- PROVIDED RECORDS -

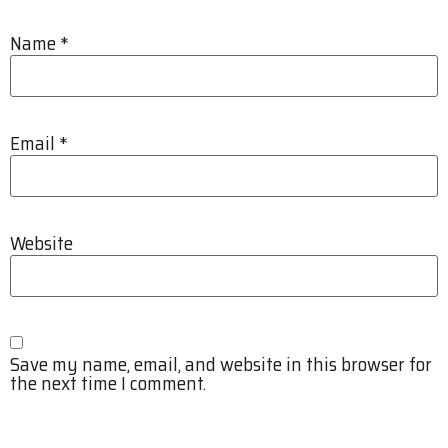
Name
*
Email
*
Website
Save my name, email, and website in this browser for
the next time I comment.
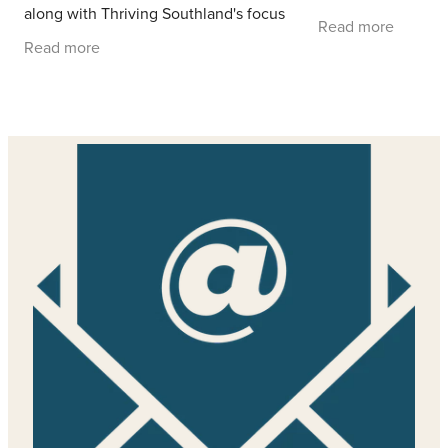
along with Thriving Southland's focus
Read more
groups exploring the challenges farmers
Read more
fa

- WORK REQUIRED -
Everything in the entries above should be written out again exactly, except the images.

- ANSWER AREA -
Name
*
Email
*
Website
Save my name, email, and website in this browser for
the next time I comment.
along with Thriving Southland's focus
Read more
groups exploring the challenges farmers
Read more
fa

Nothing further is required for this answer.